# josiah russell torpedo bottle



## boats_14_4 (Jul 17, 2011)

I have a torpedo bottle thats has the name josiah russell & co and buckingham palace on it. Can anyone tell me about it?


----------



## Blackglass (Jul 17, 2011)

Welcom to the forum, Boats_14_4!
 Certainly sounds like it is english. Do you have a picture?


----------



## surfaceone (Jul 17, 2011)

Hey Boats,

 Welcome. The British call them "Hamiltons." Would you favor us with some photos, please. I'm not sure what you're saying about  "and buckingham palace on it." I.m pretty sure that was not Josiah's address.







 "Josiah Russell, London
 10 oz. Brown Cylinder" Listed as a Mineral Water HERE. Here's one like it 4 sale.

 This Miniature Ginger Beer, sold in April.

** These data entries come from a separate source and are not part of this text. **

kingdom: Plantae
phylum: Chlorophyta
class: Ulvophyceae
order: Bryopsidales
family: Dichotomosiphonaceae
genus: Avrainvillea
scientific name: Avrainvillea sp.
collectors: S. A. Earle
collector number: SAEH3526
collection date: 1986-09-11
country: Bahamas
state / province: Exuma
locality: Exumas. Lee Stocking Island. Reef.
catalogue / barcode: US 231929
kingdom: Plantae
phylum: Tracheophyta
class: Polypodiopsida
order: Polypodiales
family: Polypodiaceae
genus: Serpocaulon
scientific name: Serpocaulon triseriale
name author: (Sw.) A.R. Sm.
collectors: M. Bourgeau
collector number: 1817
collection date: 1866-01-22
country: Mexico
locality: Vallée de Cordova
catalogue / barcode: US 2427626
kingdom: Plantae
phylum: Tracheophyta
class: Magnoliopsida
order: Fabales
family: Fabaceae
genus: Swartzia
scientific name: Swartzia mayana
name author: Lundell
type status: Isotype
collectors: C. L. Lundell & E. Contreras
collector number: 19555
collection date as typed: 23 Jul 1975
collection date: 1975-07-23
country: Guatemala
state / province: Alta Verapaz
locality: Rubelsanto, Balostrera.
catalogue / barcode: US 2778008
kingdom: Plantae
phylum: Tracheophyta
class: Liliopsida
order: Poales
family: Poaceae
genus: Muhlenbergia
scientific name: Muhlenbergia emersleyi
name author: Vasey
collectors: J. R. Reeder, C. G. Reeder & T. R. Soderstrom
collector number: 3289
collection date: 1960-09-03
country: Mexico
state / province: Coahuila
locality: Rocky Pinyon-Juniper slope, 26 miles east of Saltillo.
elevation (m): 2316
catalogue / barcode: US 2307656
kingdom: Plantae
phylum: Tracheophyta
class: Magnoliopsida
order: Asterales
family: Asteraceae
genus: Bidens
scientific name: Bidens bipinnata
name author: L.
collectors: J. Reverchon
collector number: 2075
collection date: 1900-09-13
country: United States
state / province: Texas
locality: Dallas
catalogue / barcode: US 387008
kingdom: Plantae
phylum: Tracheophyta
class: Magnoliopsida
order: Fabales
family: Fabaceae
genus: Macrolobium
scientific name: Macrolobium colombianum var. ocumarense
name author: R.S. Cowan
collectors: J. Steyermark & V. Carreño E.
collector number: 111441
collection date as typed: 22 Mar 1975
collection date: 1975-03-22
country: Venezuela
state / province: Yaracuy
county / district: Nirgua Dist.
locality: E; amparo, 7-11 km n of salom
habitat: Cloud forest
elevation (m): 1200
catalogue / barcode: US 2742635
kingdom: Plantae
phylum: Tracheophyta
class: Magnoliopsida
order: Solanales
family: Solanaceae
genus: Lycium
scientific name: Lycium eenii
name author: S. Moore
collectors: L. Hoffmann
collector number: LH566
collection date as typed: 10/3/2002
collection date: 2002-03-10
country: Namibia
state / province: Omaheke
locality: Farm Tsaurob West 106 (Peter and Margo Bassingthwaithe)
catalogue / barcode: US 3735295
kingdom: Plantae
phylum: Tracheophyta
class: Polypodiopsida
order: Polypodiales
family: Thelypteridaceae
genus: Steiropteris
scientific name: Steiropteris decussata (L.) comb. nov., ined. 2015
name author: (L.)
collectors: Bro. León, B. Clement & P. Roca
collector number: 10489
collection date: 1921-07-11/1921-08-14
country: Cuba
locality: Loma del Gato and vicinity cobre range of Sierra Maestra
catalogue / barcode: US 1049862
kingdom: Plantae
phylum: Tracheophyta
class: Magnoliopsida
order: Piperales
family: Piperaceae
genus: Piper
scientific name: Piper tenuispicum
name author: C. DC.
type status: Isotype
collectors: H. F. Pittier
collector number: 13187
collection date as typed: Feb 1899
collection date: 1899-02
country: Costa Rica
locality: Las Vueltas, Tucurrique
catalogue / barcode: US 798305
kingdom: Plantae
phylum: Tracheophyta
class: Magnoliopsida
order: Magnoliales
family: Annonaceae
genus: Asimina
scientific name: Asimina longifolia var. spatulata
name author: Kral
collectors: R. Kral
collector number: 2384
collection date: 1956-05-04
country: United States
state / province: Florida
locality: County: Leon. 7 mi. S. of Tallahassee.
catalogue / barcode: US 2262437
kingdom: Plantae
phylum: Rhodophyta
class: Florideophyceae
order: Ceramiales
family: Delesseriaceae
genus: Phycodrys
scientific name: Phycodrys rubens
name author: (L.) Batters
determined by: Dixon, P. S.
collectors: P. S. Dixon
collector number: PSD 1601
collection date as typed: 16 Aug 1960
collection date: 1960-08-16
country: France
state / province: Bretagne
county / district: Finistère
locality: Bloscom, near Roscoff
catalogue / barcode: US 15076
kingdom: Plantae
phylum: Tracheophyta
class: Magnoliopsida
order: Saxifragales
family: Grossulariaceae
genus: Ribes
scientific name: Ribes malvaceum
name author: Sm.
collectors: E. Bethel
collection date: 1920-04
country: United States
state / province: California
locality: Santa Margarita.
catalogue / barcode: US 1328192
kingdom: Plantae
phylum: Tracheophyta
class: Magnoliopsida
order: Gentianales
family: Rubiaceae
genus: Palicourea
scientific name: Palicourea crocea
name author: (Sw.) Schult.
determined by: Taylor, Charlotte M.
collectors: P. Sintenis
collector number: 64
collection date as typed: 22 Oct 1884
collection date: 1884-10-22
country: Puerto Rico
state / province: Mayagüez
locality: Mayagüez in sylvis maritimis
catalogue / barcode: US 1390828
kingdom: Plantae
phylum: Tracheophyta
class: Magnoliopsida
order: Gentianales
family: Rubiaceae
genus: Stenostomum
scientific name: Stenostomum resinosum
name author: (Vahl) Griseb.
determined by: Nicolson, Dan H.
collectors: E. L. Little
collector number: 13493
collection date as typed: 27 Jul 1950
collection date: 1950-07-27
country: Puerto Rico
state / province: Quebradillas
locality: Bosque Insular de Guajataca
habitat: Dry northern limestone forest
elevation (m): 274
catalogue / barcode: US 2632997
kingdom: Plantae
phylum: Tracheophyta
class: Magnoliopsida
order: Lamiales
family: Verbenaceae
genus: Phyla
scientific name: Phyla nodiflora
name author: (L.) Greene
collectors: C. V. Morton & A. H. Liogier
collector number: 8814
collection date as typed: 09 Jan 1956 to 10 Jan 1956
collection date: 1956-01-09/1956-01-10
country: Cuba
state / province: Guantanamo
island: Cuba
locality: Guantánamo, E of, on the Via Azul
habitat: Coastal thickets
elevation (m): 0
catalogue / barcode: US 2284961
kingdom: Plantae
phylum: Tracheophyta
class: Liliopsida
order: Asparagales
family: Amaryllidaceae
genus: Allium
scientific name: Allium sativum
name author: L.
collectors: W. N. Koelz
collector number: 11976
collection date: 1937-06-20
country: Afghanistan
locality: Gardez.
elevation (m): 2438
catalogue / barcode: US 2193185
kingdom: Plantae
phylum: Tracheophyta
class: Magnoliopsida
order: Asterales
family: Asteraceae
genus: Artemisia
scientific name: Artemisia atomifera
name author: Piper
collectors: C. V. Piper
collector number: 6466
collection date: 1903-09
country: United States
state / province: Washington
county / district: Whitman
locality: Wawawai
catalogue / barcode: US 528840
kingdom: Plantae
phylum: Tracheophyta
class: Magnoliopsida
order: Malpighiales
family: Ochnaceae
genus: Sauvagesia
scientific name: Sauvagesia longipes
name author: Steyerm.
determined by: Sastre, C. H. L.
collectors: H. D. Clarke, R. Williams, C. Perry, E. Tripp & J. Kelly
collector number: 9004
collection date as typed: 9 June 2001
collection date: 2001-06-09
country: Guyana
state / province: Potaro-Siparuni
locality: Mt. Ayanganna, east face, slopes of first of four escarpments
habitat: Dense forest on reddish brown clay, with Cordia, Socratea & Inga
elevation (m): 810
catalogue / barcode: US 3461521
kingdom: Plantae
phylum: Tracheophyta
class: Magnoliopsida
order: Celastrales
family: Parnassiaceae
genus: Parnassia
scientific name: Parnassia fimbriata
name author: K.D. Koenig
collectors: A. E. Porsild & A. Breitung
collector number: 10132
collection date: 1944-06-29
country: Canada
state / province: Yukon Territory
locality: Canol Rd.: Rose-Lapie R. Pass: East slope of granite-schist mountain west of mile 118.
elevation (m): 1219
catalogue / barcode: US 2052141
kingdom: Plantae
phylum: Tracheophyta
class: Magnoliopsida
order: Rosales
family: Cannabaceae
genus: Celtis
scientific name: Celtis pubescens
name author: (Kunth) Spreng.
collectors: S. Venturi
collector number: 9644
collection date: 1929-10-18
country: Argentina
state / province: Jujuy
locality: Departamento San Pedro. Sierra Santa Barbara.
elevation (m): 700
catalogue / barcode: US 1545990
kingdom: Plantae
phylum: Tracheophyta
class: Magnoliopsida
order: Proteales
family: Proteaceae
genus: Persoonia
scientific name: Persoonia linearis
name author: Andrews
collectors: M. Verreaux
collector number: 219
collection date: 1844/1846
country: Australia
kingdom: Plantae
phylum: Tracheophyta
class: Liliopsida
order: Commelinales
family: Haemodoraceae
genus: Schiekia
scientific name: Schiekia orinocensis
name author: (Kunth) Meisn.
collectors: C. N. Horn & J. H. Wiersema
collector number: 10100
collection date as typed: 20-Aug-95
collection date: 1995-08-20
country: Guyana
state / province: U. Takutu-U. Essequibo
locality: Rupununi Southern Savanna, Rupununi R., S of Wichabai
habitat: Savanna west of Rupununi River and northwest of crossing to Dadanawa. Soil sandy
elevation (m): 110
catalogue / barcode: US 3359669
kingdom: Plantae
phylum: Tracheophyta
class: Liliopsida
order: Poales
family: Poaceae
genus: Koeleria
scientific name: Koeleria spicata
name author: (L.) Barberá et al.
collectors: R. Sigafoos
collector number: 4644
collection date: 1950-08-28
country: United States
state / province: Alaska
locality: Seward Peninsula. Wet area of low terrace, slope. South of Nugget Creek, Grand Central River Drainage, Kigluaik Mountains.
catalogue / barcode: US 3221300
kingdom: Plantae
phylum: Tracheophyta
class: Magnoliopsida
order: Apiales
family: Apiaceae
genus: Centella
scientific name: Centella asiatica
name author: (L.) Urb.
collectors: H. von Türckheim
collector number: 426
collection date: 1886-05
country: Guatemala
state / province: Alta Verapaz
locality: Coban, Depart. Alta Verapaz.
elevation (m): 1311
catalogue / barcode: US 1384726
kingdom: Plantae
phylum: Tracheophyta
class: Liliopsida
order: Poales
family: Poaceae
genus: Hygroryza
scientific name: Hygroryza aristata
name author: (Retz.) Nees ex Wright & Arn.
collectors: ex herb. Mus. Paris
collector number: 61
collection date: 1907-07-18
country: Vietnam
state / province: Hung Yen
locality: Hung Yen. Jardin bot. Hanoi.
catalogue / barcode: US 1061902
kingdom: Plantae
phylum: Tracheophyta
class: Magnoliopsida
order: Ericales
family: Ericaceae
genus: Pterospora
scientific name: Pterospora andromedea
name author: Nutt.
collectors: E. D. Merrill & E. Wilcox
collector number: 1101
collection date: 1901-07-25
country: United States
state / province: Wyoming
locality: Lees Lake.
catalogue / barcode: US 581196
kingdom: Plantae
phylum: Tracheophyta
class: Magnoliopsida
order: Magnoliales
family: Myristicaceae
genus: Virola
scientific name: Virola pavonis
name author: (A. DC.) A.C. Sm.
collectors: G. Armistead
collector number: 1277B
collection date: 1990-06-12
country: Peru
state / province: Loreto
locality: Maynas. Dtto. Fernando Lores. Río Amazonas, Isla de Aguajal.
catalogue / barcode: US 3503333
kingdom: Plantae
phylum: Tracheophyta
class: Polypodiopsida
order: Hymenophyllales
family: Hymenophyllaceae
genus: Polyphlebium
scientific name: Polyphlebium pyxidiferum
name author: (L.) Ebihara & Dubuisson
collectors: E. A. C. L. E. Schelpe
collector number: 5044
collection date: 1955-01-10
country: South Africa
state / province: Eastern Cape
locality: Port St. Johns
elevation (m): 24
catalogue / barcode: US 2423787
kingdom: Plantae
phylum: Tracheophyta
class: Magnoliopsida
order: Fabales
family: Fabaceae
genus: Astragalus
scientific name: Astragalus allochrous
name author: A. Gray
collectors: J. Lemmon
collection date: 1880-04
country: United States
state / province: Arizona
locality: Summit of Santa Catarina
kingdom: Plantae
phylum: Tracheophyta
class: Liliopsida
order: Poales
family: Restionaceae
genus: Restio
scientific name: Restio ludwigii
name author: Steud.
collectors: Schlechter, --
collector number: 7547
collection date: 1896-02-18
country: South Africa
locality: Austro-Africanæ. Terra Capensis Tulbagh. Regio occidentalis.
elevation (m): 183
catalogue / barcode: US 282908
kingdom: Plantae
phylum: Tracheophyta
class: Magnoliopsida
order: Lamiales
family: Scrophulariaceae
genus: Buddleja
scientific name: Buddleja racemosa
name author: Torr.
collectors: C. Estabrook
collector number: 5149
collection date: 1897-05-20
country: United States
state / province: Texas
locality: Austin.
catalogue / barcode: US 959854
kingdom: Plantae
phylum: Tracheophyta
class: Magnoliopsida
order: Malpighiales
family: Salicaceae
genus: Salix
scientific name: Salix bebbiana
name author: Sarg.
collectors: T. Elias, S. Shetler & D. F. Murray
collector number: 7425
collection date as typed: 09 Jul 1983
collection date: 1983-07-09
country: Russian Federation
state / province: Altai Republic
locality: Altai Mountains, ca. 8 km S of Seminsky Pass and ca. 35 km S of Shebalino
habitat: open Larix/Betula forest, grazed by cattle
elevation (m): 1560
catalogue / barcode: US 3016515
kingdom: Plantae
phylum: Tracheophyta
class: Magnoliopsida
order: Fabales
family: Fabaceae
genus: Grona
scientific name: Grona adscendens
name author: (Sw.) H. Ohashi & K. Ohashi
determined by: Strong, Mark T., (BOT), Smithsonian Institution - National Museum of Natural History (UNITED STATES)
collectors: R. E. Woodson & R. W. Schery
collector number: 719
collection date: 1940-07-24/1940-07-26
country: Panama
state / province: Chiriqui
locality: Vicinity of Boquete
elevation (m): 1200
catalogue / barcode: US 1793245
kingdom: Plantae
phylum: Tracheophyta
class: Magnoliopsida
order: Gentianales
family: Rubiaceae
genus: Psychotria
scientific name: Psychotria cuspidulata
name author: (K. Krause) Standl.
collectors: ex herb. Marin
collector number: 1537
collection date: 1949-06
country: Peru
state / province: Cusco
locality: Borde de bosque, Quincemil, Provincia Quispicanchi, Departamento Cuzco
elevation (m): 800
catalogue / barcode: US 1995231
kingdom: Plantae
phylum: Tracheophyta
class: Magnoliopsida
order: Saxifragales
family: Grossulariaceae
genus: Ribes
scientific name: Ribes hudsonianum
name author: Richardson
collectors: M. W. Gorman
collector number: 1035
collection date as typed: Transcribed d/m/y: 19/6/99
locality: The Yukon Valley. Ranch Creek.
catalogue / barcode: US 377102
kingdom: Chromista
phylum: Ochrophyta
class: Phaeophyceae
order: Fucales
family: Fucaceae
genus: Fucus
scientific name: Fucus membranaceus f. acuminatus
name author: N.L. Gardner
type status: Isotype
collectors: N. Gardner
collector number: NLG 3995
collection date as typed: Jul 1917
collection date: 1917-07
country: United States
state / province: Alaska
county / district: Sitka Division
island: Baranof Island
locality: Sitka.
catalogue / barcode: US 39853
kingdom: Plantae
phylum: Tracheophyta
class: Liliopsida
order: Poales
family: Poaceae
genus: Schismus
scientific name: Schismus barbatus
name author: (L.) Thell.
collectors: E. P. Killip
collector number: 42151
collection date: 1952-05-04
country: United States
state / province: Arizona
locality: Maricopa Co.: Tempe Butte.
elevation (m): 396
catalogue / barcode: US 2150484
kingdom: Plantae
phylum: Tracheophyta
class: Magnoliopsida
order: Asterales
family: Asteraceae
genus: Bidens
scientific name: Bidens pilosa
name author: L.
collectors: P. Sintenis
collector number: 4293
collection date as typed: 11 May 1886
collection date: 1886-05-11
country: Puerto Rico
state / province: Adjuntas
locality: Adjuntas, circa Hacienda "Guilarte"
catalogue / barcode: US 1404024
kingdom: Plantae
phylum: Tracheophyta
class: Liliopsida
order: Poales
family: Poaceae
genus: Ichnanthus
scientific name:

 Here's another Ginger Beer for sale.

 Was it boating that brought this torpedo to you? Otherwise, show and tell us more, please.


----------



## boats_14_4 (Jul 18, 2011)

pic


----------



## boats_14_4 (Jul 18, 2011)

pic


----------



## boats_14_4 (Jul 18, 2011)

pic


----------



## boats_14_4 (Jul 18, 2011)

pic


----------



## cowseatmaize (Jul 18, 2011)

Nice, watch out it don't sink ya.[]
 I'd have to guess that it was made for the palace and not made at the palace. You know, private stock. You wouldn't want the royals drinking from bottles that were once consumed by the "regular people"
 Very cool!


----------



## cyberdigger (Jul 18, 2011)

Actually it says Buckingham Palace ROAD


----------



## cowseatmaize (Jul 18, 2011)

Well that a horse of a different color. I guess I posted when the pics were coming. Good catch Charlie, another example of a thousand words being worth more than a picture, at least at the start.


----------



## surfaceone (Jul 18, 2011)

Hey boats,

 Thanks for the photos. Lovely Hamilton. So, how'd you come upon it? Back story, please.


----------